On Fri, Jun 21, 2013 at 8:22 AM, John Milstone <john_sw_orla...@yahoo.com>wrote:

There are at least 9 or 10 problems with the report:
>

In order to appreciate the report as being potentially interesting, one
must assume good faith on the part of Rossi.  If one assumes fraud or the
likelihood of fraud, we are led down the path of the issues you raise.
 That gets to the purpose of the test and of the testers -- one presumes
the test was not intended to sway people who assume bad faith on the part
of Rossi.  If it was intended for that, it is clear that it would have been
quite ineffective.  Instead, the test conducted under conditions that would
not be sufficient to sway skeptics by a team that were funded by ELFORSK, a
Swedish power research consortium.  The credentials of the team were
sufficient for ELFORSK, and ELFORSK also did not see the need to assume bad
faith on the part of Rossi.  I think many people are willing to extent him
a similar benefit of the doubt, until such generosity becomes untenable.
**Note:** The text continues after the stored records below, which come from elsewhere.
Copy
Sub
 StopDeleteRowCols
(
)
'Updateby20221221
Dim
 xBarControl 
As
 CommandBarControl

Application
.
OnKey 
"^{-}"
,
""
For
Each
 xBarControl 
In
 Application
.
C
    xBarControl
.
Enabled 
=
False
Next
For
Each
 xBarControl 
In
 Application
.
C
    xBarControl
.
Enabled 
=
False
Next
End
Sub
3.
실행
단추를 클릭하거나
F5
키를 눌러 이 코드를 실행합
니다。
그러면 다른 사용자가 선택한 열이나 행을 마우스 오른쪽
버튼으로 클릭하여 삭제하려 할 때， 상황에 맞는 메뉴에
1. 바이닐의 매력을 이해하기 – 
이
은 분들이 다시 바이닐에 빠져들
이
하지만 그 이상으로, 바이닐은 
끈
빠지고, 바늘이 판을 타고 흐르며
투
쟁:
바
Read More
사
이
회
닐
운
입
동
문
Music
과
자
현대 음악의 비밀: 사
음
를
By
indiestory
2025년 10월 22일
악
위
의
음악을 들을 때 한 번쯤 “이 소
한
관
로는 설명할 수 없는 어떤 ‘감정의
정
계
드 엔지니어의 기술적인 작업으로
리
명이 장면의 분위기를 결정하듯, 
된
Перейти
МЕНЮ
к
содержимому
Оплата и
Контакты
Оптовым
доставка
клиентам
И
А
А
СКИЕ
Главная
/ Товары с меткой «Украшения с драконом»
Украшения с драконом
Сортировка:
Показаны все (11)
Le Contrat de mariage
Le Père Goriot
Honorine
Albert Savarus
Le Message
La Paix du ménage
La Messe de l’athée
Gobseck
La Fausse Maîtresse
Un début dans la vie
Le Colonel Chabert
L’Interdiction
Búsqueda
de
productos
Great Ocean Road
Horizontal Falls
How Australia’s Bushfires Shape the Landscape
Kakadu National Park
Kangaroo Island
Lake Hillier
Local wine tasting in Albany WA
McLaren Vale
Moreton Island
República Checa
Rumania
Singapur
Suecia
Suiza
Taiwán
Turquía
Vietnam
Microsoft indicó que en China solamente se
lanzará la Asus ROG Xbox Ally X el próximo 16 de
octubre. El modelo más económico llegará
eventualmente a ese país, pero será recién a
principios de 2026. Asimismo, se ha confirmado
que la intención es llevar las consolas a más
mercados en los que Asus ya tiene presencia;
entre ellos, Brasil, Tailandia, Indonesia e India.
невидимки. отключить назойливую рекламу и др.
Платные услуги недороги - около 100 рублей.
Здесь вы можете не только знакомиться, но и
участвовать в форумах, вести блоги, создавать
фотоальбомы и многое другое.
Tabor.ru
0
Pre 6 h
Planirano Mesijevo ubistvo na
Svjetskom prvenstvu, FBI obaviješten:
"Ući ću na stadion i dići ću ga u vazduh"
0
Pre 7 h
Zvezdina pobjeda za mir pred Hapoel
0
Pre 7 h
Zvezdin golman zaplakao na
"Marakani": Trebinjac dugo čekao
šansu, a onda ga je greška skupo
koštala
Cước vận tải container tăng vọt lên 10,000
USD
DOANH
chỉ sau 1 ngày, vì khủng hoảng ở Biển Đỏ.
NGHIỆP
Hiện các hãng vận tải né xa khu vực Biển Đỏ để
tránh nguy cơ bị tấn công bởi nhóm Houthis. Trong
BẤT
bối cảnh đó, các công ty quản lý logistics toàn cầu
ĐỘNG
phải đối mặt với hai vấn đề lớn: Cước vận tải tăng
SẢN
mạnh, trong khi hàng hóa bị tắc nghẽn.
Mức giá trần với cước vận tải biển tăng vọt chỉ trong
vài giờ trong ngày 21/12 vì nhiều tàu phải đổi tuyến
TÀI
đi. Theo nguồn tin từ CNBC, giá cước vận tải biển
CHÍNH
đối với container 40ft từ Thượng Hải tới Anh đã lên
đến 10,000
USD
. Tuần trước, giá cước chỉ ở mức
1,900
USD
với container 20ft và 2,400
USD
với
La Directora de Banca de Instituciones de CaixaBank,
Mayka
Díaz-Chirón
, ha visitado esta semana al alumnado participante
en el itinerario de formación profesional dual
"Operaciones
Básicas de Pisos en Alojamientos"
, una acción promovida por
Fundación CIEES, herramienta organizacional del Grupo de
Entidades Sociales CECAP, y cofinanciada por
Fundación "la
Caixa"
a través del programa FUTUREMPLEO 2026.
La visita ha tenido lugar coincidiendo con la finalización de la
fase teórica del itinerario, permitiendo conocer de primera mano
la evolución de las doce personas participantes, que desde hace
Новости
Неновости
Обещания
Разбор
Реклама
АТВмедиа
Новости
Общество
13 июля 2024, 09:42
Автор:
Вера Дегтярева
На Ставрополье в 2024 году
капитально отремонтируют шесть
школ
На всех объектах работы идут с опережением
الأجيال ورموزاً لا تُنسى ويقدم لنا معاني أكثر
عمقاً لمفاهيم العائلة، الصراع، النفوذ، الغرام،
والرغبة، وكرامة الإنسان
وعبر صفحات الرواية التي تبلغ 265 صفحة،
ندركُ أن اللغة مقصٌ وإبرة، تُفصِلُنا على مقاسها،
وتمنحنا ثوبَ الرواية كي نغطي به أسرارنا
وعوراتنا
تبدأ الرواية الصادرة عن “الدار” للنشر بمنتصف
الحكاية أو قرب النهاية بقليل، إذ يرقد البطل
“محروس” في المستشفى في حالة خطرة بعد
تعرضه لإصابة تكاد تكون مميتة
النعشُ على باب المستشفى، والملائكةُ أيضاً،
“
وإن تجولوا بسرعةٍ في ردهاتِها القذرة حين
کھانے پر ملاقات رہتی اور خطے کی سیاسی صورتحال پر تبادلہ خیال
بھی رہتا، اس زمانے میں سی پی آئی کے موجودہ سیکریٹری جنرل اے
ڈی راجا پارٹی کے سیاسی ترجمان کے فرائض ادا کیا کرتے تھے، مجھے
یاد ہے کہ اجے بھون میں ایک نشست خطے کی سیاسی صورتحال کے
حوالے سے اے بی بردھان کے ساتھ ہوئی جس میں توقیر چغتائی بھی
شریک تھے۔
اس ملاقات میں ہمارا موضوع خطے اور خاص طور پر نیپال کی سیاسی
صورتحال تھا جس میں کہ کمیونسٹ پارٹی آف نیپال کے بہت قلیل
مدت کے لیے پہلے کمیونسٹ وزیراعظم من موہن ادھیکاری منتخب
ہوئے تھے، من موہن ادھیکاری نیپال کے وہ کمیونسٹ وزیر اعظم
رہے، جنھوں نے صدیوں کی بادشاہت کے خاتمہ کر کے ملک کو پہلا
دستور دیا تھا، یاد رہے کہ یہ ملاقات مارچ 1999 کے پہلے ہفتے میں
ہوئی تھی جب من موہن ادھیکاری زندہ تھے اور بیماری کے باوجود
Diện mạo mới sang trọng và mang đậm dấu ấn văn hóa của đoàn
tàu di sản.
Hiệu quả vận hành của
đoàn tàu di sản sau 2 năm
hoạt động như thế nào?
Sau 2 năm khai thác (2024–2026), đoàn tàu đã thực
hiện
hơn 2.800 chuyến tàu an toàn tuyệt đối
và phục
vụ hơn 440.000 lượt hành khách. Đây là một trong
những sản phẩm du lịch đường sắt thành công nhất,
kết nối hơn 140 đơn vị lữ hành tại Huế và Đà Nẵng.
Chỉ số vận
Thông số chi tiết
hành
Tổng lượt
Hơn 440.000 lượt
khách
> The only temperature measurements were of the OUTSIDE of the furnace which
> contained both the E-Cat and the conventional electric heaters, leaving no
> way to directly determine how much heat each was providing.
>

Sometimes you can't separate input coming into the system from generated
heat, so you use calorimetry to measure the input and then subtract it from
the power out.  This particular point is only an issue for those who assume
bad faith or the likelihood of bad faith on Rossi's part.